L'immigration est aussi bien sûr un levier sur lequel ils peuvent jouer. Mais tout dépend du type de main-d'œuvre dont ils ont besoin. À cet égard, on peut rebondir sur le vieillissement de la population. Les Allemands très âgés vont être de plus en plus nombreux. Quand les gens atteignent l'âge de 75-80 ans environ, des besoins spécifiques apparaissent, nécessitant l'emploi d'une main-d'œuvre peut-être moins qualifiée (service d'aide à domicile, assistance de personnes dépendantes, etc.). Le recours à l'immigration peut être une solution ici.

Enfin, d'une manière générale, les Allemands ont beaucoup d'épargne et un capacité en termes de revenus du capital qui pourrait leur permettre de financer leur vieillissement.

Le vieillissement de la population allemande est-il susceptible de mettre à mal son leadership économique en Europe ? Avec quelles conséquences sur l'Union ?

Vincent Touzé : Tout dépend de ce qu'on appelle leadership. Le leadership d'un pays dépendrait de son poids démographique. D'un point de vue démographique, en effet, si les Allemands restent avec des taux de fécondité autour de 1,5 (en 2014), alors qu'en France nous sommes environ à 2, le nombre de citoyens allemands va mécaniquement diminuer, en valeur absolue et relativement par rapport aux voisins européens.

Il reviendra aussi à l'Allemagne d'avoir d'autres stratégies pour augmenter son nombre de citoyens si c'est la variable-clé pour imposer un leadership (encourager les femmes à avoir plus d'enfants, leur facilité la transition travail-vie de famille, etc.).
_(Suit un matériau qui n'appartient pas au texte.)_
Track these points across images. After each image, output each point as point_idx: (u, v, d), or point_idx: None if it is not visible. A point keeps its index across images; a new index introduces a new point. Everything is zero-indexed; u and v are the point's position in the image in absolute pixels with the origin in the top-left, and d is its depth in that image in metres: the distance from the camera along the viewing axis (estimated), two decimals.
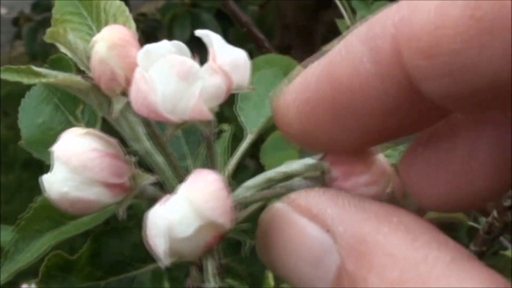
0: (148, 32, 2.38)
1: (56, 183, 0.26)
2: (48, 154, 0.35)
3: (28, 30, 2.32)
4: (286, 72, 0.59)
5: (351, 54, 0.22)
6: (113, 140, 0.27)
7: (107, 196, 0.26)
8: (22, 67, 0.28)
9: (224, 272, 0.31)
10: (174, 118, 0.25)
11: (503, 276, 0.20)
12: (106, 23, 0.33)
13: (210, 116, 0.25)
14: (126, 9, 0.33)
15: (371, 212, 0.22)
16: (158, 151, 0.30)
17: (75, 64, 0.31)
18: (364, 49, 0.21)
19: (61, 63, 0.36)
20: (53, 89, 0.38)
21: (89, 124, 0.36)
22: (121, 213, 0.27)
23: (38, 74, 0.27)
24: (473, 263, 0.20)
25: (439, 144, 0.24)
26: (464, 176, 0.24)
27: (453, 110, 0.22)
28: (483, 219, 0.75)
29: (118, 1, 0.33)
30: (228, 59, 0.25)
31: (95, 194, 0.26)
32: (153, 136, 0.30)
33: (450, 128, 0.24)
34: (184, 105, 0.24)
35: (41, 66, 0.30)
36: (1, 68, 0.28)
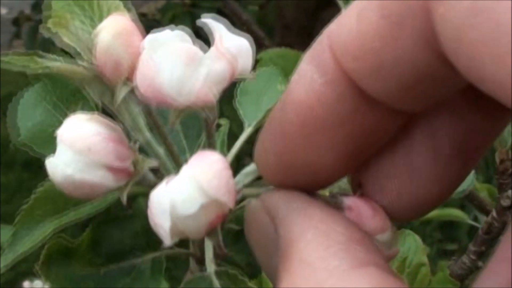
0: (148, 32, 2.38)
1: (60, 165, 0.26)
2: (49, 150, 0.35)
3: (27, 29, 2.33)
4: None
5: (303, 76, 0.23)
6: (117, 127, 0.28)
7: (111, 179, 0.27)
8: (26, 55, 0.28)
9: (222, 261, 0.31)
10: (179, 101, 0.25)
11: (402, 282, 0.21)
12: (100, 20, 0.33)
13: (213, 100, 0.25)
14: (121, 5, 0.33)
15: (309, 218, 0.23)
16: (158, 141, 0.30)
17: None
18: (312, 67, 0.23)
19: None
20: (51, 88, 0.38)
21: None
22: (124, 197, 0.27)
23: (40, 64, 0.28)
24: (368, 270, 0.21)
25: (393, 153, 0.26)
26: (418, 181, 0.25)
27: (398, 108, 0.23)
28: (483, 218, 0.75)
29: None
30: (233, 44, 0.25)
31: (99, 177, 0.26)
32: (154, 126, 0.30)
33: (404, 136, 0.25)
34: (189, 88, 0.25)
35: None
36: (5, 55, 0.28)
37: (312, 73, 0.23)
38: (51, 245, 0.32)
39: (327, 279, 0.21)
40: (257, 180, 0.30)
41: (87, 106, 0.35)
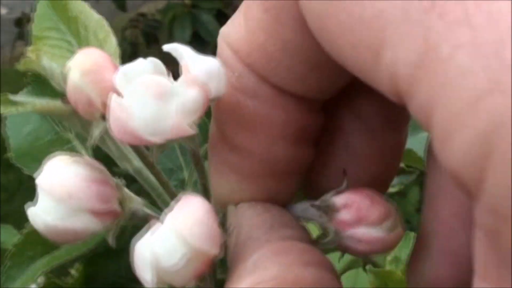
0: (148, 32, 2.38)
1: (41, 214, 0.25)
2: (36, 167, 0.34)
3: (29, 30, 2.33)
4: None
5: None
6: (99, 165, 0.27)
7: (95, 223, 0.26)
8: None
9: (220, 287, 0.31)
10: (156, 139, 0.24)
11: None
12: (86, 39, 0.32)
13: (191, 131, 0.24)
14: (106, 23, 0.32)
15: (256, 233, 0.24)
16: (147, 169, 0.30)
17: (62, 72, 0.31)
18: (223, 67, 0.24)
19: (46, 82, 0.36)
20: (39, 96, 0.37)
21: (78, 136, 0.35)
22: (111, 239, 0.27)
23: (15, 103, 0.27)
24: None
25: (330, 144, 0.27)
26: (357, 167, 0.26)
27: (308, 97, 0.24)
28: None
29: (97, 15, 0.33)
30: (202, 69, 0.24)
31: (82, 223, 0.25)
32: (139, 156, 0.29)
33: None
34: (163, 125, 0.23)
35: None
36: None
37: (225, 72, 0.24)
38: (44, 286, 0.32)
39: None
40: None
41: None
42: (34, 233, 0.31)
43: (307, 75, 0.23)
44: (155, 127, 0.24)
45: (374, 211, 0.25)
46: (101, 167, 0.27)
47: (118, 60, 0.31)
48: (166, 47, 0.25)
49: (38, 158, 0.35)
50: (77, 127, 0.29)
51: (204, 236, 0.23)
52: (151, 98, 0.23)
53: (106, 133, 0.27)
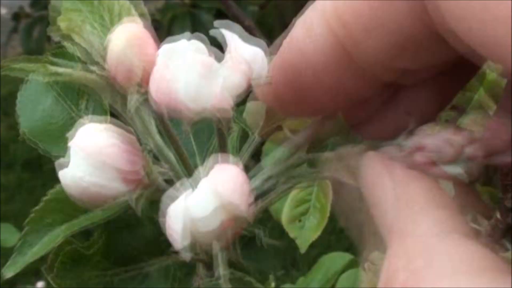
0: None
1: (73, 174, 0.26)
2: (53, 146, 0.34)
3: (24, 26, 2.32)
4: None
5: (295, 40, 0.25)
6: (131, 136, 0.28)
7: (123, 187, 0.27)
8: (38, 63, 0.28)
9: (231, 267, 0.31)
10: (194, 110, 0.25)
11: None
12: (111, 23, 0.32)
13: (229, 110, 0.25)
14: (132, 8, 0.32)
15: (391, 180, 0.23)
16: (168, 147, 0.30)
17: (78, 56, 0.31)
18: (304, 32, 0.24)
19: (65, 55, 0.36)
20: (52, 82, 0.37)
21: (93, 121, 0.35)
22: (139, 208, 0.27)
23: (52, 73, 0.27)
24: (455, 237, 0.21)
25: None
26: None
27: (383, 79, 0.24)
28: (484, 222, 0.75)
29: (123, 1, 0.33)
30: (247, 54, 0.25)
31: (111, 185, 0.26)
32: (166, 131, 0.30)
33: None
34: (205, 99, 0.25)
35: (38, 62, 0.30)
36: (16, 62, 0.28)
37: (304, 37, 0.24)
38: (65, 251, 0.32)
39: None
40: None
41: (95, 101, 0.35)
42: (54, 200, 0.32)
43: (398, 57, 0.23)
44: (197, 99, 0.25)
45: (449, 148, 0.25)
46: (131, 135, 0.28)
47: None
48: (213, 31, 0.26)
49: (53, 138, 0.35)
50: (107, 98, 0.29)
51: (236, 193, 0.24)
52: (196, 73, 0.24)
53: (137, 107, 0.28)
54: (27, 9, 2.43)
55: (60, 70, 0.28)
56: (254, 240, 0.30)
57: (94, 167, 0.26)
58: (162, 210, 0.25)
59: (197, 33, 0.26)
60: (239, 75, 0.25)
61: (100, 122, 0.27)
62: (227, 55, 0.25)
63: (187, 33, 0.26)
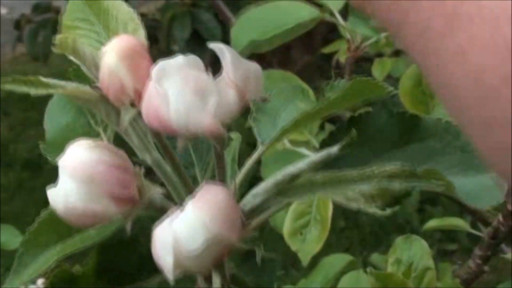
0: (148, 32, 2.37)
1: (62, 195, 0.26)
2: None
3: (28, 31, 2.32)
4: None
5: None
6: (121, 152, 0.27)
7: (114, 208, 0.26)
8: (31, 78, 0.27)
9: (231, 283, 0.31)
10: (185, 132, 0.25)
11: None
12: (116, 30, 0.32)
13: (223, 131, 0.25)
14: (136, 16, 0.32)
15: None
16: (166, 161, 0.30)
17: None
18: None
19: (80, 74, 0.36)
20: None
21: (105, 129, 0.35)
22: (128, 225, 0.27)
23: (46, 85, 0.27)
24: None
25: None
26: None
27: None
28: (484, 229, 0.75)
29: (127, 8, 0.33)
30: (241, 72, 0.25)
31: (102, 206, 0.26)
32: (162, 147, 0.30)
33: None
34: (197, 120, 0.24)
35: (42, 67, 0.30)
36: (9, 78, 0.28)
37: None
38: (56, 273, 0.31)
39: None
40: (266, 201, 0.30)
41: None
42: (48, 220, 0.31)
43: None
44: (189, 120, 0.24)
45: None
46: (122, 153, 0.27)
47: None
48: (212, 45, 0.25)
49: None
50: (101, 113, 0.29)
51: (225, 222, 0.24)
52: (190, 91, 0.24)
53: (132, 122, 0.28)
54: (27, 11, 2.43)
55: (52, 82, 0.27)
56: (252, 253, 0.29)
57: (81, 185, 0.25)
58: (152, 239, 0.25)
59: (191, 56, 0.25)
60: (234, 94, 0.24)
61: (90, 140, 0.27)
62: (223, 71, 0.25)
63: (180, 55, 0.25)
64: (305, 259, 0.74)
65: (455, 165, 0.32)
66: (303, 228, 0.76)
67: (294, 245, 0.75)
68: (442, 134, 0.33)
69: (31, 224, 0.32)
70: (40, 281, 1.56)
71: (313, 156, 0.29)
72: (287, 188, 0.29)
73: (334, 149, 0.29)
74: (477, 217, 0.69)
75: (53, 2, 2.35)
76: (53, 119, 0.36)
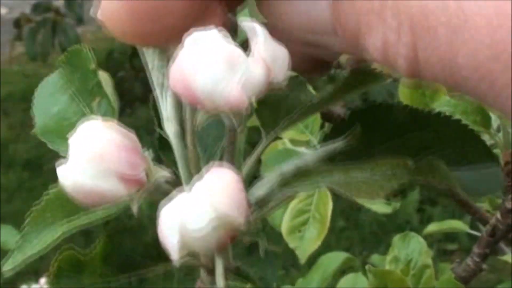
0: None
1: (71, 172, 0.26)
2: (63, 145, 0.34)
3: (28, 31, 2.32)
4: None
5: None
6: (131, 135, 0.27)
7: (122, 188, 0.26)
8: None
9: (234, 274, 0.31)
10: (209, 102, 0.25)
11: None
12: None
13: (246, 104, 0.24)
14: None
15: None
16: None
17: (92, 58, 0.31)
18: None
19: (80, 55, 0.36)
20: (70, 78, 0.37)
21: (106, 117, 0.35)
22: (135, 207, 0.27)
23: None
24: None
25: None
26: None
27: None
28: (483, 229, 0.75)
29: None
30: (270, 53, 0.25)
31: (110, 186, 0.26)
32: (189, 118, 0.30)
33: None
34: (223, 91, 0.24)
35: (41, 67, 0.30)
36: None
37: None
38: (62, 257, 0.31)
39: None
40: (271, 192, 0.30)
41: (106, 102, 0.35)
42: (55, 198, 0.32)
43: None
44: (214, 90, 0.24)
45: None
46: (132, 135, 0.27)
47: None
48: (244, 23, 0.25)
49: (63, 135, 0.35)
50: (152, 53, 0.29)
51: (232, 204, 0.24)
52: (220, 61, 0.24)
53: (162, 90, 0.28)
54: (27, 11, 2.43)
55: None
56: (256, 246, 0.29)
57: (91, 165, 0.25)
58: (158, 219, 0.25)
59: (222, 29, 0.25)
60: (262, 72, 0.24)
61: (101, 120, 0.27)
62: (254, 48, 0.25)
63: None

Sur l'aspect purement économique, le capitalisme allemand et sa puissance financière dépendra bien sûr aussi de leur démographie. Si la population se divise par deux d'ici un certain temps, leur poids économique se réduira effectivement.

Si les Allemands sont riches, ils peuvent aussi développer un capitalisme puissant avec moins d'Allemands. Il faut bien garder à l'esprit que les Allemands contribuent au fait que l'Europe ait aujourd'hui des excédents courants. La capacité de financement de l'Europe, c'est aussi dû au fait que les Allemands ont une grosse épargne.

Cela leur donne donc une base solide, même si évidemment le poids démocratique de l'Allemagne en Europe diminuerait en cas de chute démographique conséquente.